For a huge share of use cases — a "what's trending today" widget, competitor monitoring, a side-project leaderboard — 100 apps per chart per country is plenty.

The newer feed: server-side only

You may run into Apple's newer endpoints at rss.marketingtools.apple.com (also referenced as applemarketingtools.com). These return similar top-charts data and are perfectly usable — but not from a browser. Those endpoints do not send permissive CORS headers, so a client-side fetch() to them will be blocked by the browser's same-origin policy.

So the rule of thumb is simple:

Browser / client-side code → use itunes.apple.com/{cc}/rss/... (CORS-open).
Server-side code (Node, Python, a cron job, a backend route) → either feed works, including the newer marketing-tools one.

Don't try to call rss.marketingtools.apple.com from front-end JavaScript and expect it to work; it won't, and the failure looks like a confusing CORS error rather than a clear message.

What about Google Play?

This is the other honest caveat. There is no equivalent CORS-open, key-free JSON feed for Google Play top charts. Play's charts aren't exposed as a browser-fetchable JSON endpoint the way Apple's RSS is, so any "Play top charts" lookup needs to run server-side (typically through a proxy or a scraping layer) rather than from the browser. If your project needs both stores, plan for an App Store-from-browser / Play-from-server split.

Try it live, then scale it up

If you just want to see the App Store top charts right now without writing a line of code, I built a free tool that runs this exact iTunes RSS feed live in your browser: datatooly.xyz/app-store-top-charts. Pick a country and a chart type and it fetches the real feed client-side — the same endpoint described above, no key, nothing fake. It's a good way to eyeball the data shape before you wire it into your own code.

When you outgrow the 100-app, one-country-at-a-time, no-history ceiling of the raw feed, the same data is available at scale through the App Store + Google Play Rank Tracker actor on Apify. It covers 150+ countries, all chart types plus category charts, per-app enrichment (ratings, reviews, screenshots), rank deltas with risers/fallers and a forecast, scheduled history so you can track movement over time, and JSON/CSV/API output — including Google Play, which (as noted) you can't reach from the browser. It's free to start, then pay-as-you-go.
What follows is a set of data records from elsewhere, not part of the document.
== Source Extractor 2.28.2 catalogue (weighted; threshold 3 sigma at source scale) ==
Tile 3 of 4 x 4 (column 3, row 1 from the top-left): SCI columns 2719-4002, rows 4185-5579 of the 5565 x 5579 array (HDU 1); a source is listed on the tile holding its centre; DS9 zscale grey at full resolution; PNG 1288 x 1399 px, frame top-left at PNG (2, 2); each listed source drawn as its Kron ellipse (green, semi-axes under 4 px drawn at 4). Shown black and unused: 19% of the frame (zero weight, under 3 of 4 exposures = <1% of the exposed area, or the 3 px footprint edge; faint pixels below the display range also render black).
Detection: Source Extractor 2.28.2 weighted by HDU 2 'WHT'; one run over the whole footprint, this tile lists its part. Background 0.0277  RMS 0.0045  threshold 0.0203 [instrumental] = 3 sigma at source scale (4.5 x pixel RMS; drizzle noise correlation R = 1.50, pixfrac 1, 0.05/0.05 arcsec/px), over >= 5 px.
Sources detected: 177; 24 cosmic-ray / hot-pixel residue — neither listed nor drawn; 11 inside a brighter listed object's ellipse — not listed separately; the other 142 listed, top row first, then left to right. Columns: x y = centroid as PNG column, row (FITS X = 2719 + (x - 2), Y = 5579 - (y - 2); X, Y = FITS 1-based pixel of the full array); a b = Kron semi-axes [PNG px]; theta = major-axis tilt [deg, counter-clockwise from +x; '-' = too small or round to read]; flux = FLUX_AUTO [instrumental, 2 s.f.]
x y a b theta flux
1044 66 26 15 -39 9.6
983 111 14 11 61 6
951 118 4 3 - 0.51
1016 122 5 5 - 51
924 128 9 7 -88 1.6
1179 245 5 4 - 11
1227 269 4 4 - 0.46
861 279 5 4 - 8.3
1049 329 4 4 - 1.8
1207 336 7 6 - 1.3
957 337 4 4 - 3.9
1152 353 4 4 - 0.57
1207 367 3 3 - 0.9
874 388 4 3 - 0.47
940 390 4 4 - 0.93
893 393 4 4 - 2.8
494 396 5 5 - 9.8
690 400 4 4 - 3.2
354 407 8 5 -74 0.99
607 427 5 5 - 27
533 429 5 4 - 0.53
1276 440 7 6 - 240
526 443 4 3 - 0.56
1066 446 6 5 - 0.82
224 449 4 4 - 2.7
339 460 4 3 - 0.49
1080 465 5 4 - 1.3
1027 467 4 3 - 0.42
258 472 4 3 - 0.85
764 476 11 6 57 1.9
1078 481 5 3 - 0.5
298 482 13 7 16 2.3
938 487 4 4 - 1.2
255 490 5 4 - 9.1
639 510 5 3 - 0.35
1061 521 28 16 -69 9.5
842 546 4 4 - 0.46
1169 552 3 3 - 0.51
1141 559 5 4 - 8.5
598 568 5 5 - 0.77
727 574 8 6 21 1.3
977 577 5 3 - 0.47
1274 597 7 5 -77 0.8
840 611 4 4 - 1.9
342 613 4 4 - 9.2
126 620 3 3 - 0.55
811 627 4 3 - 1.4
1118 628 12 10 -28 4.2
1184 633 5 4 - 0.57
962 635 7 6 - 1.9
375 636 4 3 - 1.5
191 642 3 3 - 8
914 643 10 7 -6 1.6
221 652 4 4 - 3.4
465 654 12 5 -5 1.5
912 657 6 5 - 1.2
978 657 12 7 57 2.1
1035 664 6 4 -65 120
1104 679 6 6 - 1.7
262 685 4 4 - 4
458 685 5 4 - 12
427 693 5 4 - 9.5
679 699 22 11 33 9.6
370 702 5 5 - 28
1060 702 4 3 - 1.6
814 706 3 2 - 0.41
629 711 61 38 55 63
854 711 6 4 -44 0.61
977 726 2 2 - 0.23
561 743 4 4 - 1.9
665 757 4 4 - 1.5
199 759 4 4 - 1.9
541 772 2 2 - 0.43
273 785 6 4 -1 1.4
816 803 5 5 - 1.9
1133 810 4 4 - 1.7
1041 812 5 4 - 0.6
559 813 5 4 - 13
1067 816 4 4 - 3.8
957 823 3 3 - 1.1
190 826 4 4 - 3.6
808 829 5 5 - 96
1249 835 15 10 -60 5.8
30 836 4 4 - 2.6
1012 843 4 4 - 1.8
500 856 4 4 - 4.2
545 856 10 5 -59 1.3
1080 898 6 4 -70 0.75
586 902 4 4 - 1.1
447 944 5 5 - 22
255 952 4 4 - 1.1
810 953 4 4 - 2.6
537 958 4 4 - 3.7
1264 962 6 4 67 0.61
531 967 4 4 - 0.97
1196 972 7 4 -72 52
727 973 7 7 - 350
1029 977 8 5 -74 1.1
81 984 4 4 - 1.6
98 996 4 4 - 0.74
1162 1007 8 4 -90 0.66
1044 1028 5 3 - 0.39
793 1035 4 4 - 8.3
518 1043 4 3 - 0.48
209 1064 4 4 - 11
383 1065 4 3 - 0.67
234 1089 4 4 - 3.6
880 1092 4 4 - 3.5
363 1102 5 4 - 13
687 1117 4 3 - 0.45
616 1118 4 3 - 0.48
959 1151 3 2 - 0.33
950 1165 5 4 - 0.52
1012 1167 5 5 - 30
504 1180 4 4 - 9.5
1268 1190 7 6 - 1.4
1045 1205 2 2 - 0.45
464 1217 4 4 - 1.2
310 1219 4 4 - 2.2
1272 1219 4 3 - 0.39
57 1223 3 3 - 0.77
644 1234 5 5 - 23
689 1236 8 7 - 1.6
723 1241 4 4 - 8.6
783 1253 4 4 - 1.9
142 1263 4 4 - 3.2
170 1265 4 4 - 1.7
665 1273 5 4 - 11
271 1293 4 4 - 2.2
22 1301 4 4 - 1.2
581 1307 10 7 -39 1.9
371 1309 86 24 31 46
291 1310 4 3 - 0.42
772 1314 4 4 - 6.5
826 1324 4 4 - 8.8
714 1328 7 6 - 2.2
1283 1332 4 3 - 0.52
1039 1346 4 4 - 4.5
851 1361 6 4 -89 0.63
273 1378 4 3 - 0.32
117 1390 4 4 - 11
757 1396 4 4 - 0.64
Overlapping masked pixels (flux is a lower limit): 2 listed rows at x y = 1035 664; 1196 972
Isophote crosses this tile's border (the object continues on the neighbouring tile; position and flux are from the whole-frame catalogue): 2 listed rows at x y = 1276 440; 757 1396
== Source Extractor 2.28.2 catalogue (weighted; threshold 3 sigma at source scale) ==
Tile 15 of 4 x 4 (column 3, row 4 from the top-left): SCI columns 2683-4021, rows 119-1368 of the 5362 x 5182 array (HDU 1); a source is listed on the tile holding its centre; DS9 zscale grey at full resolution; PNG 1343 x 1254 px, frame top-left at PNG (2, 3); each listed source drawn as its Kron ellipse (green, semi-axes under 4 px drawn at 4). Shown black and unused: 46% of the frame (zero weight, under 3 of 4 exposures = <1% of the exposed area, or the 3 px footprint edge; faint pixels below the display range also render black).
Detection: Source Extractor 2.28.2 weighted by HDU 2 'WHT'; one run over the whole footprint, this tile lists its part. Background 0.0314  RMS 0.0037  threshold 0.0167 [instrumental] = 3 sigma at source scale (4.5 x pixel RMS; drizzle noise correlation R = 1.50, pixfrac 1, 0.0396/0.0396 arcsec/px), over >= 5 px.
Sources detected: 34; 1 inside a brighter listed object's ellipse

Disclosure: I built both the free tool and the Apify actor.

TL;DR

Endpoint: https://itunes.apple.com/{cc}/rss/{topfree|toppaid|topgrossing}applications/limit={N}/json
CORS-open → works from a browser, no API key
Parse feed.entry[]; read names/devs/categories under .label, links/ids under .attributes
Caps at 100 per chart, one country per call, no deep pagination
Top Free/Paid = download velocity; Top Grossing = revenue incl. IAP
Use the newer rss.marketingtools.apple.com feed server-side only (not CORS-open)
Google Play has no browser-fetchable equivalent — proxy it server-side

Copy the fetch() snippet above and you'll have live App Store top charts in under a minute.